The second question asks how the feeding circuit is wired to compute a balance between NPY and POMC cell activities. It is known that the hunger-promoting NPY cells can inhibit the satiety-promoting POMC cells, but it is unclear if there is reciprocal influence from POMC to NPY cells. The absence of such a link would suggest that the feeding circuit is poised by default to promote consumption. Such hardwired insatiability may have been advantageous in the distant past, when resources were scarce, but contribute to the obesity epidemic of today. To elucidate the wiring diagram of the feeding circuit, optical point stimulation of NPY or POMC cells in hypothalamic slices will be combined with optical imaging of synaptic outflow with the help of synapto-pHluorin and/or electrophysiological analyses of synaptic inputs to individually recorded target cells.
The third question combines elements of the first and second. If the feeding circuit functions as a homeostat that computes a balance between antagonistic NPY and POMC signals, it must operate with a desired metabolic setpoint. How is this setpoint encoded? Adjustments of the strengths of synaptic connections onto or between the two antagonistic cell types could provide one potential mechanism. To test whether and in which way experimentally induced metabolic changes alter the wiring diagram of the circuit, synapses formed by NPY and POMC cells will be imaged in hypothalamic slices from animals that have been subjected to artificial stimulation of one or the other cell type in vivo.
The combination of innovative methods for optical sensing and actuation of nerve cell activity promises to shed light on the fundamental operational principles of a simple, yet clinically important, circuit in the brain. If successful, the approaches pioneered in this project can be generalized immediately to other, more complex, problems in circuitry analysis.
Appetite and body mass are regulated by a hypothalamic feedback circuit involving antagonistic neuronal elements, the so-called NPY and POMC cells. Changes in feeding behavior and body mass result from synaptic plasticity in this circuit.
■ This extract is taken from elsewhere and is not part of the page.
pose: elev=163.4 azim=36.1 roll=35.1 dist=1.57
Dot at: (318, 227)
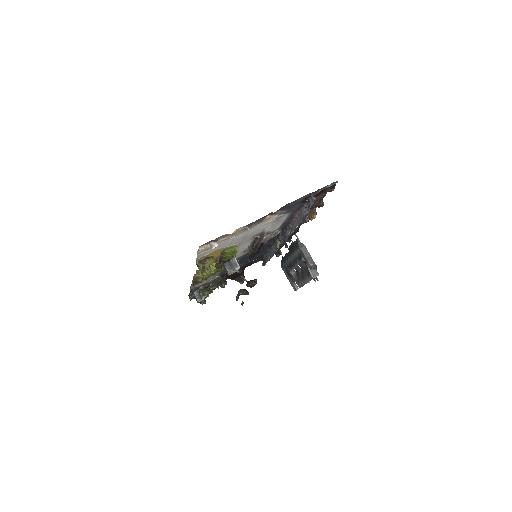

Connectivity, function, and plasticity of the hypothalamic feeding circuit have been difficult to study because NPY and POMC cells are diffusely interspersed throughout the arcuate nucleus and anatomically indistinguishable. Our intent is to express genetically encoded optical sensors and actuators of neuronal function selectively in the NPY and POMC cells of genetically modified mice. The ability to observe and control NPY and POMC cell activity will allow us to clarify the roles of these neurons in feeding behavior, elucidate the connectivity of the circuit and its activity-driven modification, and examine the behavioral consequences of synaptic plasticity.
Keys to the proposed experiments are three methodological elements: genetically encoded optical sensors, termed synapto-pHluorins, that report synaptic transmission; genetically encoded phototriggers that cause neurons to fire action potentials upon illumination; and genetic control elements that permit the cell-type specific expression of the genetically encoded sensors and actuators in the hypothalamic neurons of interest.